Fig. 2: The LOAD-risk SNP rs10792832 alters PU.1 binding and PICALM expression in iMGs.

a, Schematic of CRISPR–Cas9 editing of the ASoC SNP rs10792832 in iPS cells (two donor lines CD04 and CD09), iMG differentiation and cellular phenotypic assays. The diagram was created using BioRender. b,c, Representative western blot image (b) and quantification (c) of the risk allele reduced PICALM protein expression. Protein quantity was normalized to β-actin.
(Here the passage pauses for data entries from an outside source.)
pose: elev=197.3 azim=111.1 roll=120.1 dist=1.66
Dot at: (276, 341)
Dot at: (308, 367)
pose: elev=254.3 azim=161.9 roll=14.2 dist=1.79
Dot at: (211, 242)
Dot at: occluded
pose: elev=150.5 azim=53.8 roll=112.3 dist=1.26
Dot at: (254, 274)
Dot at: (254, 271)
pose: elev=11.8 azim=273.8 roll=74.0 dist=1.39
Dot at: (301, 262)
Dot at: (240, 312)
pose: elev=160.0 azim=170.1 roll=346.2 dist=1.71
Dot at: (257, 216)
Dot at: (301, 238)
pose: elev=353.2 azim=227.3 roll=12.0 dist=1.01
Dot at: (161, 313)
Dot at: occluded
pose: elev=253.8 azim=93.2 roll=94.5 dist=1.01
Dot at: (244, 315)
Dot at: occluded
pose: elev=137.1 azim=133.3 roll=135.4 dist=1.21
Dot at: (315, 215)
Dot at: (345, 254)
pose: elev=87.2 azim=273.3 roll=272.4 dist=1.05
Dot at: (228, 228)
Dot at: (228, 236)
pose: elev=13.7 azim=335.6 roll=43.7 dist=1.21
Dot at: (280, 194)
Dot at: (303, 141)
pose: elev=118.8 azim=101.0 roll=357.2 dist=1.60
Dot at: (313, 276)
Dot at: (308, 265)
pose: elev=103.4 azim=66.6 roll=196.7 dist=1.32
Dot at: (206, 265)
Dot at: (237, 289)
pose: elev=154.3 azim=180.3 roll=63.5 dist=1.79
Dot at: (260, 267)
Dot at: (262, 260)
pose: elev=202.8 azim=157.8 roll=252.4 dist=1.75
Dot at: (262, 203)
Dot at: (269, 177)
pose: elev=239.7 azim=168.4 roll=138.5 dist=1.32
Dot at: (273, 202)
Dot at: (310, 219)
Gel source data are provided in Supplementary Fig. 1. Each data point represents the measurement of cell lysates of 12 wells of cultures from 1 experiment; for each donor line (CD04 and CD09) and each condition (risk and non-risk), data are from 2 clones, collected from 4 independent experiments for clone 1 and 3 independent experiments for clone 2 (that is, n = 7). A linear mixed model (LMM) was used to test the fixed effect of the risk allele, with the experimental round and clone identity used as nested random factors; two-sided test, nominal P values are shown; *P < 0.05, **P < 0.01, ***P < 0.001. Data are mean ± s.e.m. d, The LOAD-risk allele of rs10792832 is predicted to disrupt the PU.1-binding motif (encoded by SPI1; MA0080.2). e, Heterozygous iMGs (A/G) show a higher Sanger-sequencing peak of allele A (non-risk) than G (risk) for the ChIP-assay product of PU.1 binding (top), as opposed to the equal allelic peak height for genomic DNA (bottom).